"Please, no no, don't urge me to take a train. Your train is not good enough," tutur Jason, seorang traveler asal Jerman. Kami berkenalan dua minggu lalu di sebuah hostel di Kazakhstan dan ia menanyakan rute terbaik untuk menuju Yogyakarta dari Jakarta. Saya, yang doyan naik kereta api ke mana-mana, tentunya menyarankan naik kereta api saja ketimbang naik bus atau pesawat.
Jason, yang katanya pernah naik kereta dari Surabaya ke Jakarta 10 tahun lalu, mengaku kapok naik kereta di Indonesia. Katanya, selain gerbongnya tak terawat dan cenderung kotor, jadwalnya suka molor. Ia lantas membandingkan dengan kereta Indonesia dengan kereta di Jerman dan negara Eropa lainnya.
Traveler yang sudah bertualang ke banyak negara ini rupanya kurang update dengan kondisi kereta api terkini di Indonesia. Padahal kereta api Indonesia kini sudah banyak berubah dengan banyak inovasi-inovasi baru. Selain jadwalnya yang makin ontime, pelayanan yang makin paripurna, banyak juga kereta-kereta dan gerbong baru. Ada Kereta Panoramic, Kompartemen dan Ekonomi New Generation.
Tapi jujur, ya, walaupun doyan naik kereta, saya belum pernah naik ketiga kereta terbaru itu. Saya hanya pernah menjajal kereta eksekutif dan ekonomi. Untunglah kemarin, bersama Travelling KAI dan Kompasiana, saya diajak jalan-jalan ke Cirebon sambil mencoba beberapa kereta baru milik KAI.
Nostalgia di Ekonomi New Generation Balai Yasa
Masuk ke gerbong ekonomi membuat saya teringat dengan masa silam. Dulu waktu masih usia 20-an, saya dan kawan-kawan kerap menggunakan kereta ekonomi untuk travelling murah meriah ke beberapa kota di Indonesia.
Kereta ekonomi yang kami naiki itu kereta yang seat-nya keras dan tegak 90 derajat, serta tak ada handrail---pembatas dengan penumpang sebelah. Selepas naik kereta, apalagi yang lebih dari 12 jam, punggung kami pegalnya bukan main.
Ditambah lagi, kursinya fix, tak bisa diputar menghadap arah jalan kereta. Alhasil kalau salah pilih nomor seat, sepanjang perjalanan kami harus duduk mundur yang kadang membuat kepala kami pusing tujuh keliling.
Tapi sejak 2023 kemarin, ada kereta Ekonomi New Generation New Generation Balai Yasa. Saya sempat mencobanya kemarin di setengah perjalanan menuju Cirebon. Dibanding kereta ekonomi yang dulu saya sering naiki, yang ini sangat-sangat-sangat jauh berbeda.

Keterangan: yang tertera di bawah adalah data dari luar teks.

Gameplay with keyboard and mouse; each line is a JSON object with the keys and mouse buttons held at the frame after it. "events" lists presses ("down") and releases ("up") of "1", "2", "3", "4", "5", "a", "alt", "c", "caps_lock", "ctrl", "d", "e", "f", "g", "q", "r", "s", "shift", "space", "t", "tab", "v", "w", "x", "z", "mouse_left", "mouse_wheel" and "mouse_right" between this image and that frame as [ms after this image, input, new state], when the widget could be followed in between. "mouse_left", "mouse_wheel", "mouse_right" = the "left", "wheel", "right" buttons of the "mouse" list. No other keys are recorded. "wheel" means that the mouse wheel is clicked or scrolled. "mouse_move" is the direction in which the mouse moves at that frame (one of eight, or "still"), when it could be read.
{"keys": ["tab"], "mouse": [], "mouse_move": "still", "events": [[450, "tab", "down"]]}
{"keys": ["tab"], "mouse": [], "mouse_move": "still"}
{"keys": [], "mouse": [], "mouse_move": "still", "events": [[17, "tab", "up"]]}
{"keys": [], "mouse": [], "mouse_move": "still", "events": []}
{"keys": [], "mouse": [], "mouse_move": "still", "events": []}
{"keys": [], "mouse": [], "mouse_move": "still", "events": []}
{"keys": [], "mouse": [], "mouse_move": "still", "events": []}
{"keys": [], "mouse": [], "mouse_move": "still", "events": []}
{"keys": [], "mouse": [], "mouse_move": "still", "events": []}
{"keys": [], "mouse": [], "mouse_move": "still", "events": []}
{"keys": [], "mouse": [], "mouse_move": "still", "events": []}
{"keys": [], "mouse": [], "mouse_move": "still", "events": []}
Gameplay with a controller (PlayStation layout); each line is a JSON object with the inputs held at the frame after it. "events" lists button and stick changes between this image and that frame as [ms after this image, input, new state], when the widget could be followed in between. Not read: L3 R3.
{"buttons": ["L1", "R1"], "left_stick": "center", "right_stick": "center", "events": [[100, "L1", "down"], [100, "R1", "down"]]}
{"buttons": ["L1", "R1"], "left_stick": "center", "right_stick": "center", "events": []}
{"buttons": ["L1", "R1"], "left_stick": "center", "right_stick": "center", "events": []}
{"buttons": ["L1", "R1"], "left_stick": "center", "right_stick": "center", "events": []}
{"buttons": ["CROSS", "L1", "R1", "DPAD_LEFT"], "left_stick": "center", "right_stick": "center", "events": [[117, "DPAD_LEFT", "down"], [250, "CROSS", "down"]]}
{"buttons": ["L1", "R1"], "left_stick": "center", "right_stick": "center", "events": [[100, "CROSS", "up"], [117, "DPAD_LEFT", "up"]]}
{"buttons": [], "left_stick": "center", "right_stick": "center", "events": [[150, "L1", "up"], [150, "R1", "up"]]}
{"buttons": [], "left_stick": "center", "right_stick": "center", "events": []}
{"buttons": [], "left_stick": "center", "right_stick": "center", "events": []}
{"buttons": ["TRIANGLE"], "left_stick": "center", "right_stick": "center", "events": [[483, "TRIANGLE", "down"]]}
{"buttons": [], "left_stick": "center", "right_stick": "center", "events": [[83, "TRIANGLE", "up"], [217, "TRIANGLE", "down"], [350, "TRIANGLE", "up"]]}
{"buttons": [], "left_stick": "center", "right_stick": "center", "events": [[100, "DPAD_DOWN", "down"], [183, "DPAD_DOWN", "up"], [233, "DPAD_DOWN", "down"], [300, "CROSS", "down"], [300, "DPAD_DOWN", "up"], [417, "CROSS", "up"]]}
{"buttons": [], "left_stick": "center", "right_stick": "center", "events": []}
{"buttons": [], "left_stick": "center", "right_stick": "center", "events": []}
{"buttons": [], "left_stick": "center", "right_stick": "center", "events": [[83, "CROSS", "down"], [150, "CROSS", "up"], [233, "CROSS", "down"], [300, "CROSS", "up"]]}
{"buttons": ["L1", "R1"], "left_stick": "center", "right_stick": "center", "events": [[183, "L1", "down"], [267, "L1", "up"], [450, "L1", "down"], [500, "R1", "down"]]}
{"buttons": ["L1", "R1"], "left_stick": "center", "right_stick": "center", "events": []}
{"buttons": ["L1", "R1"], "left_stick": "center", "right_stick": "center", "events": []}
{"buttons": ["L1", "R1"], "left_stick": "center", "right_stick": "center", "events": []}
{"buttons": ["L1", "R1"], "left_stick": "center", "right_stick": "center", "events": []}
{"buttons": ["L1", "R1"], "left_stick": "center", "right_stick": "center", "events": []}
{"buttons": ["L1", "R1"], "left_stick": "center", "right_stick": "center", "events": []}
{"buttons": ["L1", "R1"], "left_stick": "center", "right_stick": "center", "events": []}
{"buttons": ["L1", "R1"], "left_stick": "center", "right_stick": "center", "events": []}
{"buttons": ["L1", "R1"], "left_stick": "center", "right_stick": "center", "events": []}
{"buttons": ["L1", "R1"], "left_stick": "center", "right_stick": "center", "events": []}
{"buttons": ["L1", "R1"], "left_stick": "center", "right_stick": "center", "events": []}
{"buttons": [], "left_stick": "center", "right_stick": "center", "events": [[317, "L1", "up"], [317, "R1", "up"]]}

Interiornya didesain dengan baik dan modern, beda jauh dengan yang dulu yang hanya polos dan warnanya kecoklatan. Mirip dengan kereta eksekutif kalau menurut saya. Apalagi ada aksen kayu di bagian jendela dan lighting di plafonnya. Keren, sih.
Yang paling penting, kursinya sekarang nyaman, empuk, dan bisa di-reclining. Plus, kursinya bisa diputar searah dengan arah kereta. Tak perlu panggil petugas untuk memutarnya, saya coba memutarnya sendiri dan bisa!
Kereta ini juga dilengkapi dengan dua stop kontak, gantungan mantel (atau tas ya), dan meja kecil yang sayangnya hanya cukup untuk meletakkan minuman. Kekurangannya, menurut saya, tak ada meja lipat untuk meletakkan makanan.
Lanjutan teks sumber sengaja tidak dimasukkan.